* _Given records_:
════════════════

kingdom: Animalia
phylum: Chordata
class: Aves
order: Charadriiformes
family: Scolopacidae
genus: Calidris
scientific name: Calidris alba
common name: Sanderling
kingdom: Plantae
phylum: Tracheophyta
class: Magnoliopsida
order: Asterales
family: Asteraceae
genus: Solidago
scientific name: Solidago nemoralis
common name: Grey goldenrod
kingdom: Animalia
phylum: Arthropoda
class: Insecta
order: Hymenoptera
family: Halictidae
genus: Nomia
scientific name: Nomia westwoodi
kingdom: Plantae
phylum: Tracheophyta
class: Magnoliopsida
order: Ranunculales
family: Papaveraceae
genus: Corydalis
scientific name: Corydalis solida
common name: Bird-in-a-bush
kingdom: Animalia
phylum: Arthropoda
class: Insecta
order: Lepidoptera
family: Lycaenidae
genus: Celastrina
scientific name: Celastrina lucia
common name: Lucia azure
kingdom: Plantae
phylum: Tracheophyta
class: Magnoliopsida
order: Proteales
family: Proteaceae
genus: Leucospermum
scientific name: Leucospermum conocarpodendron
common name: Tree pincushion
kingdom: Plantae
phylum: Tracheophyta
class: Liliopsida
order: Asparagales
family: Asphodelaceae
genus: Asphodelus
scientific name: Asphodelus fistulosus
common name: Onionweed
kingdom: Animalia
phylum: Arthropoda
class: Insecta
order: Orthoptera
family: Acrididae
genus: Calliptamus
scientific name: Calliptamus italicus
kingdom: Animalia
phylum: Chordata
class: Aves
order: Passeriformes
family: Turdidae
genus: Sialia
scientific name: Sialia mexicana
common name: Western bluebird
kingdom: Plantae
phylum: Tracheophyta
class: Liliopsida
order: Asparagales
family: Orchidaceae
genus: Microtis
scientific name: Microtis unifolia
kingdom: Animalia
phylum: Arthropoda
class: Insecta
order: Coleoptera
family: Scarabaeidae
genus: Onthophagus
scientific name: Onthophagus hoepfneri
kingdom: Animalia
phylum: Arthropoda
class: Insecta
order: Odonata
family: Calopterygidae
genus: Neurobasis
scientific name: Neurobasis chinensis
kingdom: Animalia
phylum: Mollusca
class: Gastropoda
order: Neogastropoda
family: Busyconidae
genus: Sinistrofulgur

════════════════

* _Exercise description_:
Give back every one of the lines above word for word, in their original order.

* _Solution for this task_:
kingdom: Animalia
phylum: Chordata
class: Aves
order: Charadriiformes
family: Scolopacidae
genus: Calidris
scientific name: Calidris alba
common name: Sanderling
kingdom: Plantae
phylum: Tracheophyta
class: Magnoliopsida
order: Asterales
family: Asteraceae
genus: Solidago
scientific name: Solidago nemoralis
common name: Grey goldenrod
kingdom: Animalia
phylum: Arthropoda
class: Insecta
order: Hymenoptera
family: Halictidae
genus: Nomia
scientific name: Nomia westwoodi
kingdom: Plantae
phylum: Tracheophyta
class: Magnoliopsida
order: Ranunculales
family: Papaveraceae
genus: Corydalis
scientific name: Corydalis solida
common name: Bird-in-a-bush
kingdom: Animalia
phylum: Arthropoda
class: Insecta
order: Lepidoptera
family: Lycaenidae
genus: Celastrina
scientific name: Celastrina lucia
common name: Lucia azure
kingdom: Plantae
phylum: Tracheophyta
class: Magnoliopsida
order: Proteales
family: Proteaceae
genus: Leucospermum
scientific name: Leucospermum conocarpodendron
common name: Tree pincushion
kingdom: Plantae
phylum: Tracheophyta
class: Liliopsida
order: Asparagales
family: Asphodelaceae
genus: Asphodelus
scientific name: Asphodelus fistulosus
common name: Onionweed
kingdom: Animalia
phylum: Arthropoda
class: Insecta
order: Orthoptera
family: Acrididae
genus: Calliptamus
scientific name: Calliptamus italicus
kingdom: Animalia
phylum: Chordata
class: Aves
order: Passeriformes
family: Turdidae
genus: Sialia
scientific name: Sialia mexicana
common name: Western bluebird
kingdom: Plantae
phylum: Tracheophyta
class: Liliopsida
order: Asparagales
family: Orchidaceae
genus: Microtis
scientific name: Microtis unifolia
kingdom: Animalia
phylum: Arthropoda
class: Insecta
order: Coleoptera
family: Scarabaeidae
genus: Onthophagus
scientific name: Onthophagus hoepfneri
kingdom: Animalia
phylum: Arthropoda
class: Insecta
order: Odonata
family: Calopterygidae
genus: Neurobasis
scientific name: Neurobasis chinensis
kingdom: Animalia
phylum: Mollusca
class: Gastropoda
order: Neogastropoda
family: Busyconidae
genus: Sinistrofulgur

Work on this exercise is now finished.